For European countries, ICIJ obtained list prices from the Austrian National Public Health Institute (GÖG), which gathered and calculated the price data in national currency units (unweighted raw data) from national databases as part of its Pharma Price Information service. In the case of Latin American countries and South Africa, ICIJ relied on data publicly disclosed or obtained by partners. We then converted the list prices to U.S. dollars and calculated the so-called purchasing power parity rates to account for differences in price levels across countries. Purchasing power parity helps calculate how much of a local currency is required to buy a product in the domestic market that an equivalent amount of dollars would buy for the same amount in the U.S. To calculate how many vials of Keytruda a patient in these countries could afford, we divided the median annual gross earnings there by the price per Keytruda vial in that country and adjusted for purchasing power parity. For earnings data, we used a dataset known as ILOSTAT produced by the International Labour Organization.

Counting legal battles
Keytruda has become a symbol of a dysfunctional global system that disproportionately hurts poorer countries with limited healthcare budgets and little negotiating power with Big Pharma.
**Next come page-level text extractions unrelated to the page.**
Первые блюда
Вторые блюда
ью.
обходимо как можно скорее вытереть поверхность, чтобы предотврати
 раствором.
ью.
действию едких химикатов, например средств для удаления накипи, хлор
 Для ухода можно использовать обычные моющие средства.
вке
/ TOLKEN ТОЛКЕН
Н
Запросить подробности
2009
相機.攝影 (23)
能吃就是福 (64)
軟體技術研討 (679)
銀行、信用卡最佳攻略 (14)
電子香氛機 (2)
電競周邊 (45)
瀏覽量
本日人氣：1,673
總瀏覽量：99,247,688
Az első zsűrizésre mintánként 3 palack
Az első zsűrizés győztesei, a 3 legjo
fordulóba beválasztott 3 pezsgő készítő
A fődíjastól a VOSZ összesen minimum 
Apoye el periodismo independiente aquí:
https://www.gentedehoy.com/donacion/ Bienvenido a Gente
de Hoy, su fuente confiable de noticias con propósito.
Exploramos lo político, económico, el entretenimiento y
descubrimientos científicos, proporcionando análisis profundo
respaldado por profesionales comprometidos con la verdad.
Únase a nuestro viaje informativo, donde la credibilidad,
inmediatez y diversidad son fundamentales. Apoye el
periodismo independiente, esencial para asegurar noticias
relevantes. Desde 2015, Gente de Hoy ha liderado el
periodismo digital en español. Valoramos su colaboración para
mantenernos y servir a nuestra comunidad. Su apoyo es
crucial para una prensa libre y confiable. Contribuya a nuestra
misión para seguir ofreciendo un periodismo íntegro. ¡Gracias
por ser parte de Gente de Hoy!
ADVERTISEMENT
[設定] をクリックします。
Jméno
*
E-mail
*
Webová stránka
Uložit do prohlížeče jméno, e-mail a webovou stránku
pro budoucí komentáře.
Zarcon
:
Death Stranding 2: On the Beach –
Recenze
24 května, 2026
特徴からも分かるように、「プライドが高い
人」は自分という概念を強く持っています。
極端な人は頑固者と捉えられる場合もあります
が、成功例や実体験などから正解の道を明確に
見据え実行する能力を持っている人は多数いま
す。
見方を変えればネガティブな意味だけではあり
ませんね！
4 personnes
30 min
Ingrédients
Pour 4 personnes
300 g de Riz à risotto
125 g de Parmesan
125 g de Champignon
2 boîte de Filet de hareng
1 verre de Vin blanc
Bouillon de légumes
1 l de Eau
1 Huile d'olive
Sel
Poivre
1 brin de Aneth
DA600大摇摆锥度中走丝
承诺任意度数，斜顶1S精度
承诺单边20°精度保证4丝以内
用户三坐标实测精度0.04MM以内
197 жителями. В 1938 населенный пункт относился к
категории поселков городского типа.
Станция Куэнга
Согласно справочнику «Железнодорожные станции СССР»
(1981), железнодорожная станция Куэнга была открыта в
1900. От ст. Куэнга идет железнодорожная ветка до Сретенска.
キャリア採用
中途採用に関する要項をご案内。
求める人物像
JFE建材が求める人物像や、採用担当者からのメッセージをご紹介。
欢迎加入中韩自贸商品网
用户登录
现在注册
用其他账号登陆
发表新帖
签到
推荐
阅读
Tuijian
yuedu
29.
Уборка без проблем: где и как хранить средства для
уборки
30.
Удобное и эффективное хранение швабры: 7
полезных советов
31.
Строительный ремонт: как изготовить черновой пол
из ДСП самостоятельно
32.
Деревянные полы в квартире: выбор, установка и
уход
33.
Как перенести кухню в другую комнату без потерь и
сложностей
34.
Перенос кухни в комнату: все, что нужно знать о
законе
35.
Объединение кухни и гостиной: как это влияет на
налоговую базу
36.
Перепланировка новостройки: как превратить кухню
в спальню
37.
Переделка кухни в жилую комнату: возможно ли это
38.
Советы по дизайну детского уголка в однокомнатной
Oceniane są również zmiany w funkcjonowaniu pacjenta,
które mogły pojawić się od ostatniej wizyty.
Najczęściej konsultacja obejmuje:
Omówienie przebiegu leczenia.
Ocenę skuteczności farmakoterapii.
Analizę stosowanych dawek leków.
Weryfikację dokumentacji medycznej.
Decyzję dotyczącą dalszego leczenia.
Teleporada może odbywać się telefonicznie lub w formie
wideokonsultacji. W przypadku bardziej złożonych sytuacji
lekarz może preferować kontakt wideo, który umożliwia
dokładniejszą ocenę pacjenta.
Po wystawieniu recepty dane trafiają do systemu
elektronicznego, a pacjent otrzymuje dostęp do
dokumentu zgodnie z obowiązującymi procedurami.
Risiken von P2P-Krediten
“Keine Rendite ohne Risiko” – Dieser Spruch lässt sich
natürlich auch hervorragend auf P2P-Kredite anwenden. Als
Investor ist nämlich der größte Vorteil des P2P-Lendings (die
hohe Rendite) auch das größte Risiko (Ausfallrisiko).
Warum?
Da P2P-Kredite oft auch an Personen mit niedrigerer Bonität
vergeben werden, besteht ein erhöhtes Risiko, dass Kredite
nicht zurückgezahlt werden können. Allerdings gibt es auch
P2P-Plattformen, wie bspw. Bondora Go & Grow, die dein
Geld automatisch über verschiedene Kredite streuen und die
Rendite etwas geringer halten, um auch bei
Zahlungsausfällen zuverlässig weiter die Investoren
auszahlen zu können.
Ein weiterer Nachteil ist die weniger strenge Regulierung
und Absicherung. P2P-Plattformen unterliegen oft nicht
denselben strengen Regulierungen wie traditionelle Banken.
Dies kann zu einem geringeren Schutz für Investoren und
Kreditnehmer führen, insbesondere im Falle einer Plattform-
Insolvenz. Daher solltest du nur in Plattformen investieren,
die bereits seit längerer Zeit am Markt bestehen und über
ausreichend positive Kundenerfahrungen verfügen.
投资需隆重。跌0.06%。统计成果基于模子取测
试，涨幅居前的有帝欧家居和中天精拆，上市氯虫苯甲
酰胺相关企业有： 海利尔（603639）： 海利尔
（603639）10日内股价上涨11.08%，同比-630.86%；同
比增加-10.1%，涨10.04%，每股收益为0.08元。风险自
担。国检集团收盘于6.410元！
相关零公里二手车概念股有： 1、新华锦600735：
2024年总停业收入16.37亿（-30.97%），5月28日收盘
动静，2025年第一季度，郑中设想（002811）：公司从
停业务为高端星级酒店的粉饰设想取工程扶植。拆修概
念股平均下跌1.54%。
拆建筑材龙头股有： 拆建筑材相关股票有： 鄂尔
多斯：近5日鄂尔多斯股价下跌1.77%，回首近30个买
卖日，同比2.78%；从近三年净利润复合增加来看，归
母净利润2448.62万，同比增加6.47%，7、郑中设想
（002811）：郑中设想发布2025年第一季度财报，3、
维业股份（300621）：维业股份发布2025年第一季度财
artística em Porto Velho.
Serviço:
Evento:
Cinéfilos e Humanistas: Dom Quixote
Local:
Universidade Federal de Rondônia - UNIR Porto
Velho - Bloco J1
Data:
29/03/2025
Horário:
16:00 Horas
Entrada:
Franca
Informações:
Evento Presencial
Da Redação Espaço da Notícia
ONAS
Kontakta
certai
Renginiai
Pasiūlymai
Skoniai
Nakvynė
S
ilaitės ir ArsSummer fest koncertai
Data analyzed by ICIJ shows that health and legal systems are increasingly intertwined in some Latin American countries, where thousands of cancer patients have gained access to Keytruda only through a court order after public health institutions and private insurers had denied coverage of the high-cost drug. We gathered court rulings regarding Keytruda coverage over several years from three Latin American countries: Guatemala, Mexico and Chile. (Data from Mexico and Chile was shared by ICIJ partners).
ICIJ created a database for each country based on information available in the court rulings, such as the name of the patient, defendants, dates of amparo lawsuits (a legal action designed to protect constitutional rights from abuses by the state) and court rulings, Keytruda and other drug coverage, name of the court, and final decision.
We eliminated both duplicates and court rulings not related to Keytruda, and ended up with details for 163 court rulings regarding Keytruda coverage in Guatemala (96), Mexico (55) and Chile (12). The vast majority of the rulings were in favor of patients: 95 out of 96 in Guatemala, 36 out of 55 in Mexico and 10 out of 12 in Chile.
Through these analyses, ICIJ aimed to contextualize the central issues exposed in its Cancer Calculus investigation, detailing how Merck uses patents to keep its dominance over the drug and dispelling the secrecy that surrounds drug pricing. In this way, we sought to illustrate the plight of thousands of patients in countries where the medication is either unaffordable or inaccessible, while exposing long-held practices that have made the healthcare industry, for far too many, a broken system.